-------- Fragmento del documento --------

El día que finalmente
salimos me llevé la desagradable sorpresa de que seríamos tres y no dos, pues
Jaime había sumado a un amigo suyo, un muchacho con el que de entrada no
congeniamos. Viajamos en bus desde el D.F. hasta San Luis Potosí, pero no
llegamos a tiempo a enganchar el convoy que nos llevaría a destino. Por rastros
sofocantes y huellas polvorientas, un taxi-colectivo nos arrimó a un poblado en
cuya estación debíamos esperar la llegada del ferrocarril. En vez del tren, se
aparecieron unos guaruras bien pesados con sus rifles y escopetas, y con muchas
ganas de cargarse a 3 “peyoteros” perdidos en medio de la nada. Nos salvó mi
acento y mi pasaporte, pero tuvimos que irnos a las apuradas hasta la salida
del pueblo entre amenazas y burlas. Allí hicimos dedo, y viajamos saboreando el
ocaso -como si fuese un triunfo propio- acostados sobre el techo de una
solidaria pick-up.
Llegamos al filo del
anochecer, molidos y con mucha hambre. Wadley no se parecía en nada a la imagen
de un pueblo de hippies drogones, ni tampoco tiene el encanto de Real de Catorce,
el pueblo insignia de quienes iban en busca de los efectos de la mescalina. Wadley
era apenas una bonita estación de piedra, y los restos abandonados de un
antiguo emprendimiento minero. Del otro lado de las vías, algunas casas
desperdigadas y unas pocas luces mortecinas. Una viejita amiga de Jaime nos
sirvió unos frijoles en la sala de su casa, y allí mismo dormimos cada uno
envuelto en su sarape. Nos levantamos al alba, desayunamos café con frijoles, y
salimos a buscar una tienda donde proveernos de frutas y jugos suficientes como
para afrontar la travesía.

-------- Datos del ejercicio --------

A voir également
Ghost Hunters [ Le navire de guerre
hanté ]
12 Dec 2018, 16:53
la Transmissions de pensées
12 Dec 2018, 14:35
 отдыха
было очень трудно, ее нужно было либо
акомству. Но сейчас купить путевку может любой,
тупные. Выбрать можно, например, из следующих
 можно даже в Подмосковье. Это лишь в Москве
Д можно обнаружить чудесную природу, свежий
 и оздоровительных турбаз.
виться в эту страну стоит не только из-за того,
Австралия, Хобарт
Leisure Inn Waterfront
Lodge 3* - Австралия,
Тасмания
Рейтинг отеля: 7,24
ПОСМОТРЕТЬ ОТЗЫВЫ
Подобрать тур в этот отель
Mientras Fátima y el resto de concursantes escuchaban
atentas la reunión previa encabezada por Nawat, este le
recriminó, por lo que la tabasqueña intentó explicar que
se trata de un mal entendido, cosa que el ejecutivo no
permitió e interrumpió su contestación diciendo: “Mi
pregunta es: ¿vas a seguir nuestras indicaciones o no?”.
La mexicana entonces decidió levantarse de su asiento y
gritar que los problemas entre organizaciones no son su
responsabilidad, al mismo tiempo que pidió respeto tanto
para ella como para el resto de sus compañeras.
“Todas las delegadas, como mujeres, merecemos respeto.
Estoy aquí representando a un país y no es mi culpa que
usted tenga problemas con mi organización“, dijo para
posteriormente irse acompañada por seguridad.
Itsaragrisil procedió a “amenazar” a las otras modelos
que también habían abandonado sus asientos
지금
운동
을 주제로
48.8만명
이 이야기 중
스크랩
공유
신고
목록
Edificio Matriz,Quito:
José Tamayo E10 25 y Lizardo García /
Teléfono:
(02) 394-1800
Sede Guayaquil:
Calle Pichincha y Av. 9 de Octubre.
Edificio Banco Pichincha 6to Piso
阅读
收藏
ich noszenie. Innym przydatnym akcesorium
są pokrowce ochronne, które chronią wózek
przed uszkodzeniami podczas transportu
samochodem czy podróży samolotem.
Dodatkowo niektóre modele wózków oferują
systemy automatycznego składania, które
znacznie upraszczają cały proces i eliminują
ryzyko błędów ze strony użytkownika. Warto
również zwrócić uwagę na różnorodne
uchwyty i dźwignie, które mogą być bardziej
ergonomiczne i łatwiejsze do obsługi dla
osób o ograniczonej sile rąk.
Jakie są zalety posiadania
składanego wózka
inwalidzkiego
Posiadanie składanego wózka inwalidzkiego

--------
-------- Datos del ejercicio --------

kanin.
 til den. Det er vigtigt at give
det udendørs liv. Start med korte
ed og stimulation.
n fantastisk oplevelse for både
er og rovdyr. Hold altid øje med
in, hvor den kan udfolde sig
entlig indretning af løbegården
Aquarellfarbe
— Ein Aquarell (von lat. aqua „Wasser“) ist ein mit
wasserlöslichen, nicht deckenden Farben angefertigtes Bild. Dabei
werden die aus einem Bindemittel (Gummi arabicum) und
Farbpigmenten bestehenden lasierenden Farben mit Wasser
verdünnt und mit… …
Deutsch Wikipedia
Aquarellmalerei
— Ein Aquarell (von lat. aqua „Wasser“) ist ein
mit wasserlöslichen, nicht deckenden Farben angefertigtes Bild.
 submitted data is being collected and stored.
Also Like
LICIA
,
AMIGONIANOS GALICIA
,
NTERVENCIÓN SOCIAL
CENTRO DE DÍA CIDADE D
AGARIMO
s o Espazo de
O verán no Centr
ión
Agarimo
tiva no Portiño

--------
-------- Datos del ejercicio --------

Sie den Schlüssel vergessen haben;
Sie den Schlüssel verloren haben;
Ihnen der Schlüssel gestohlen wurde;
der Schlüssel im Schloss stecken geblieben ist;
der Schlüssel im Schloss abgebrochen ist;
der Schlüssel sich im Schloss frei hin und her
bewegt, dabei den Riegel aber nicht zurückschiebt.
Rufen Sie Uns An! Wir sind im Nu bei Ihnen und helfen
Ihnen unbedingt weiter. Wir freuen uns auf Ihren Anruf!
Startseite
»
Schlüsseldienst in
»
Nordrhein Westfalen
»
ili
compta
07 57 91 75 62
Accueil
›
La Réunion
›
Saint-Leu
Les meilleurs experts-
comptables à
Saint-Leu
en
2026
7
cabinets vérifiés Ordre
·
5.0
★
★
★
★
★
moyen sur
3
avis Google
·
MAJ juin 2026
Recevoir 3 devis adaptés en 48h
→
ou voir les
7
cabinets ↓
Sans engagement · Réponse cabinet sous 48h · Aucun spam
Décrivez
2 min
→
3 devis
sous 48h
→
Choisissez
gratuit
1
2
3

--------

**Consigna de trabajo**
En el relato del viaje a Wadley, ¿hasta qué ciudad viajaron en bus desde el D.F.?

**Respuesta**
Hasta San Luis Potosí.